- [Obiettivo]:
Risponda brevemente alle seguenti domande sul testo relativo alla rendita di Ricardo:
1. Di che cosa è espressione la rendita secondo il testo?
2. Che cosa accadrebbe se tutte le terre fossero ugualmente fertili?
3. Quale economia viene citata come esempio di assenza di un'economia di scambio?

- [Pagina]:
La rendita di Ricardo è l'espressione dell'"avarizia" della natura: gli ostacoli, che questa oppone agli sforzi dell'uomo, non possono essere efficacemente superati con adeguati investimenti. Non è un guadagno assoluto che spetti in condizioni normali a tutti i proprietarî terrieri; se tutte le terre fossero ugualmente fertili non vi sarebbe rendita ricardiana: è un guadagno di carattere differenziale a pro' dei proprietarî di terreni più fortunati. Deriva dalla diversa struttura dei costi delle varie imprese o anche dalla dinamica dei costi della stessa impresa considerata in diversi istanti di tempo (costi crescenti). È un fenomeno di prezzo in condizioni di libera concorrenza; nella sua essenza, collegato com'è a fenomeni d'ordine naturale, è però del tutto indipendente dai particolari caratteri dell'assetto giuridico della società: si verificherebbe anche in assenza di un'economia di scambio (ad esempio, in una economia comunista). Giova, comunque, ai fini di una chiara intelligenza del fenomeno, considerarlo in relazione alle condizioni di siffatta economia; acquistano, in tal modo, un preciso rilievo le famose tesi ricardiane: la rendita, di per sé, non è causa del prezzo, ma ne è un effetto; il prezzo dei prodotti determina la rendita e questa, a sua volta, influenza il prezzo della terra a tutto, ed esclusivo, vantaggio dei proprietarî terrieri, i cui interessi sono in contrasto con gl'interessi delle altre classi e della collettività che risulta dal loro aggregato.

- [Righe archiviate]:
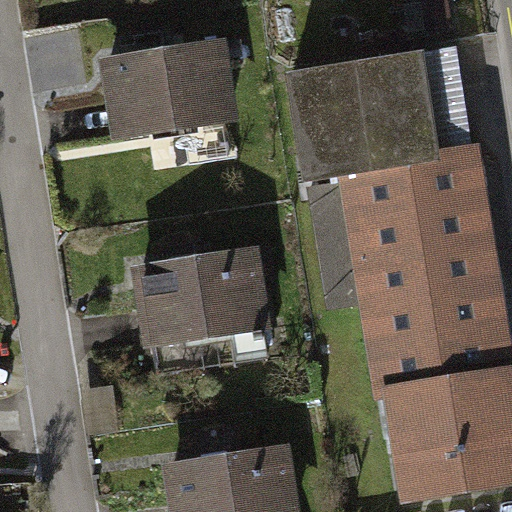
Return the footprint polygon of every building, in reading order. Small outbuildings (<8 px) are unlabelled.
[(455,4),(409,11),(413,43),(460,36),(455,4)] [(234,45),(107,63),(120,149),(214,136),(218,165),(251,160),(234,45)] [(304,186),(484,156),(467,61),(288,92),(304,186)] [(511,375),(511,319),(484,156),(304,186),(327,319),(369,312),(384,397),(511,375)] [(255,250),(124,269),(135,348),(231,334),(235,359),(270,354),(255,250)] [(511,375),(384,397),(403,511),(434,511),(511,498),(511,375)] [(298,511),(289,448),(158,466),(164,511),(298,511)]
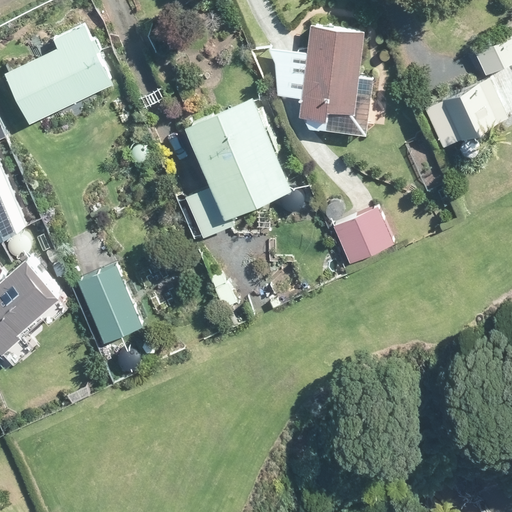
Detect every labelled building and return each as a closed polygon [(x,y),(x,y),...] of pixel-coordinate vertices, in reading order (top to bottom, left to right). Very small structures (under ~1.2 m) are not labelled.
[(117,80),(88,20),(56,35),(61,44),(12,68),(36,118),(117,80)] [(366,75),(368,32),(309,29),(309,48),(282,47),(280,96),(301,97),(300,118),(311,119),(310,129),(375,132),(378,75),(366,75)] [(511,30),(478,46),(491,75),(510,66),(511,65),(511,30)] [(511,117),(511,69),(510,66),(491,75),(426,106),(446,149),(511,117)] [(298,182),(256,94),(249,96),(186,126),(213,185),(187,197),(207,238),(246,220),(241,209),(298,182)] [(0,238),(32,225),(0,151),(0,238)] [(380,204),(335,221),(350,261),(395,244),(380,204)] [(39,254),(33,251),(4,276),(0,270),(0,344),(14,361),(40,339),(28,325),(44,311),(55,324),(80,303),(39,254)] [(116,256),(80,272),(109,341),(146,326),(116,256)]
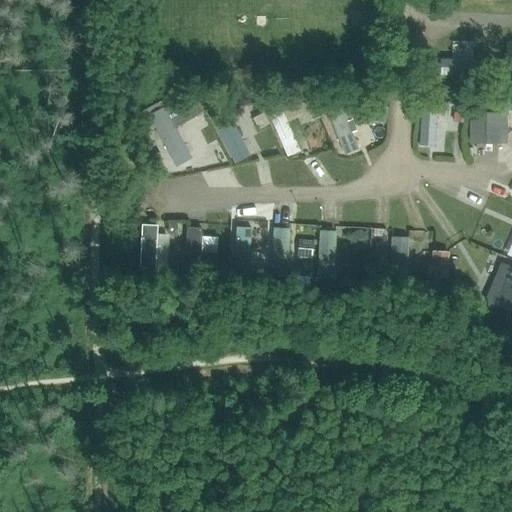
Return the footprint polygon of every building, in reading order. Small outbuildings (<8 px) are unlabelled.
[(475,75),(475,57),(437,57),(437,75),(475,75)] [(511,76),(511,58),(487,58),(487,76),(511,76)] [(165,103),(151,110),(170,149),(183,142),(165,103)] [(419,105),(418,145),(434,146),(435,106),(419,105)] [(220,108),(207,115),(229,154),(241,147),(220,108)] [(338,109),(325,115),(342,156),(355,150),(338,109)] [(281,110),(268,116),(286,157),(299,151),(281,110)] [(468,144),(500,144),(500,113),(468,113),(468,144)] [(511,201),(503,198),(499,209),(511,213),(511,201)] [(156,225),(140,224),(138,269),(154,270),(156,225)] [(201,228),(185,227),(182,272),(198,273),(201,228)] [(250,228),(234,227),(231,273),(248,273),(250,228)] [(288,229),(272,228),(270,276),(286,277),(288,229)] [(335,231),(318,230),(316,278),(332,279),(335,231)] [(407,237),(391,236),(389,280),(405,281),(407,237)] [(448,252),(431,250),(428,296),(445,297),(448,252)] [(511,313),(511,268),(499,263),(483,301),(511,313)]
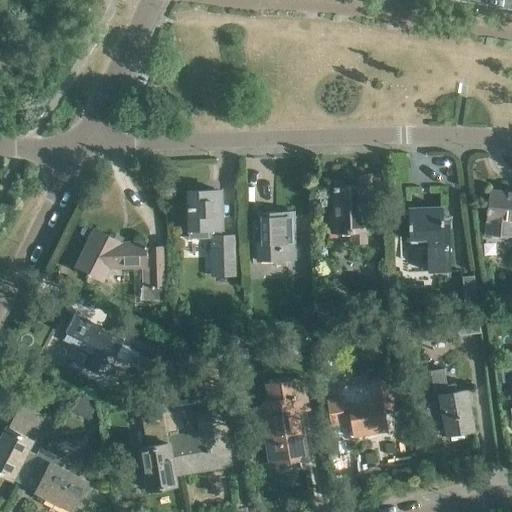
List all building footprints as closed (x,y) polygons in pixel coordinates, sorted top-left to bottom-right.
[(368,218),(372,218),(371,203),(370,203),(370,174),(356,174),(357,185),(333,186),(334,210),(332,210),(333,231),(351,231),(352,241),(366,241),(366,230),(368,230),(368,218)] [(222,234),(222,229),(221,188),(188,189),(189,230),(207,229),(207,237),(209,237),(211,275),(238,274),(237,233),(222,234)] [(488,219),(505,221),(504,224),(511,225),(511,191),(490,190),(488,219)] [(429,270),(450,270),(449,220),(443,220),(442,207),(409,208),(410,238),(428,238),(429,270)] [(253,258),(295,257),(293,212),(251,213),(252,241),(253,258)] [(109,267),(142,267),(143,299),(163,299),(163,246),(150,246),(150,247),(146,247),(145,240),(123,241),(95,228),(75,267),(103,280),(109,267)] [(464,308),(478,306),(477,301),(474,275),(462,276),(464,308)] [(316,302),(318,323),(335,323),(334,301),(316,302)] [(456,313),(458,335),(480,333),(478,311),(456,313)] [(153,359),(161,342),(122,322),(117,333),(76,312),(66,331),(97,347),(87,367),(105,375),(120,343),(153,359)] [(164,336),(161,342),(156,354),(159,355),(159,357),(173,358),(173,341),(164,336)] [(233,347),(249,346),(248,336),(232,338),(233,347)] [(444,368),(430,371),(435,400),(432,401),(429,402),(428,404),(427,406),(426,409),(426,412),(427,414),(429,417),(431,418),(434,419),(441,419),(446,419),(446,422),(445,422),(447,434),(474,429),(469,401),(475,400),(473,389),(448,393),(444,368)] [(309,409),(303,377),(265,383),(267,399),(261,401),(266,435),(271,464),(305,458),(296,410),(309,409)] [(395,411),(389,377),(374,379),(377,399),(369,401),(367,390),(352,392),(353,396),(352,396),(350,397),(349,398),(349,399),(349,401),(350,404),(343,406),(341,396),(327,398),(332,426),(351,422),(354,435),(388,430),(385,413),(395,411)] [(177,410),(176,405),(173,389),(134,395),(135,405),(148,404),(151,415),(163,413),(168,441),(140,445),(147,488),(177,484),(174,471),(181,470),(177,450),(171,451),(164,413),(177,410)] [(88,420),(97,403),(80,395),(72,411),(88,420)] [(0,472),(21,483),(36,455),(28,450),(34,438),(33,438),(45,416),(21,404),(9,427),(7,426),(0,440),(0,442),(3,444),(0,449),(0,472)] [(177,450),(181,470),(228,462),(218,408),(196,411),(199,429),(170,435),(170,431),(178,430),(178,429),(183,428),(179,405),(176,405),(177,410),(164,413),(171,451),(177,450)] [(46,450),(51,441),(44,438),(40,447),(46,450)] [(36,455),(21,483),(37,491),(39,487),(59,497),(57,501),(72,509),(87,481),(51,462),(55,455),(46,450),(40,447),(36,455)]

==

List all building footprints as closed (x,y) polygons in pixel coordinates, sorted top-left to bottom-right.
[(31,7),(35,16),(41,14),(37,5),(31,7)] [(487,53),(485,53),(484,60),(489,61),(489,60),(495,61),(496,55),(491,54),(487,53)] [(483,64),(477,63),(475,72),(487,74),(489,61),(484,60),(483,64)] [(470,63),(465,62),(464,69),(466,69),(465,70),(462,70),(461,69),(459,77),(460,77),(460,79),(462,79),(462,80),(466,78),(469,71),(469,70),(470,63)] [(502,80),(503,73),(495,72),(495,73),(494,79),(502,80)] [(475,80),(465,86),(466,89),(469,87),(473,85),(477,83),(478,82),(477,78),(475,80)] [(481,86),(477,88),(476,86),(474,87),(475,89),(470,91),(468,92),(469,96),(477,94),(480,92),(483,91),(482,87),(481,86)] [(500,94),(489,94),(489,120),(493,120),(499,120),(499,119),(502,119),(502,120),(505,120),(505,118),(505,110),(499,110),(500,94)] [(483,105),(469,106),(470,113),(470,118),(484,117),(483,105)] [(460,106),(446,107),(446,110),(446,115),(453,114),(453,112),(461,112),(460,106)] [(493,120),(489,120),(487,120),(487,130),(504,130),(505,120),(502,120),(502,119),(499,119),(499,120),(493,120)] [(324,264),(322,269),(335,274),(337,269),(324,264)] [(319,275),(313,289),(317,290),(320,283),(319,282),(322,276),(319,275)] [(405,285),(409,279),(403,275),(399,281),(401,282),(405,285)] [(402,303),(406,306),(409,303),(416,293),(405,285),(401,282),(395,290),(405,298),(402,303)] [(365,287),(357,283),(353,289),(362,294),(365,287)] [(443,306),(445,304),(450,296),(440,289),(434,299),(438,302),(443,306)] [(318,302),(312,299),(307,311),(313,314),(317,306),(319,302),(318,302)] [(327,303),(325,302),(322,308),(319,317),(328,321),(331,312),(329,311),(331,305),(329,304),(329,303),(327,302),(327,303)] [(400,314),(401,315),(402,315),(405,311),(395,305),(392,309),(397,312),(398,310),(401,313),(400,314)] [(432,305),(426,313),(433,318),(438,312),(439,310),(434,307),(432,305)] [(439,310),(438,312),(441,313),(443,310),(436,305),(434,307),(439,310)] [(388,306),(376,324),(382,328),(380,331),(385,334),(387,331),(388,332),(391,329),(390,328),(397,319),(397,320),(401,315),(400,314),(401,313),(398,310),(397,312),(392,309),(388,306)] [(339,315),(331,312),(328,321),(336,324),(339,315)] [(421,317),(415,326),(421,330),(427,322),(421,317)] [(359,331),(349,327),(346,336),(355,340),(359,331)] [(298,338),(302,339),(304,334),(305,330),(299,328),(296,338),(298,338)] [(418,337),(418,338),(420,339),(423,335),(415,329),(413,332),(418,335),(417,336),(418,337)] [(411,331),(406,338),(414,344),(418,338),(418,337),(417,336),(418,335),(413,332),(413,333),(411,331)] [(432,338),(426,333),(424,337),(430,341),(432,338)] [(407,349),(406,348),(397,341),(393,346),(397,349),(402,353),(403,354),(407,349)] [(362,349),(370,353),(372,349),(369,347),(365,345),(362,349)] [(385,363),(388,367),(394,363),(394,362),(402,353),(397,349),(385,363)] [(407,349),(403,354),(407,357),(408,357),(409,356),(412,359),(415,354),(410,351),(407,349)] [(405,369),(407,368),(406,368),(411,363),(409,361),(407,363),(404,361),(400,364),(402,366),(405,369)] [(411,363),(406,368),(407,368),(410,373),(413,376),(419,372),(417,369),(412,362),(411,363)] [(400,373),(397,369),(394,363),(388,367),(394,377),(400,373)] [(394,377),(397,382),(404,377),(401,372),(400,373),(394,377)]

- [Risultato del compito]:
1. Dell'"avarizia" della natura.
2. Non vi sarebbe rendita ricardiana.
3. Un'economia comunista.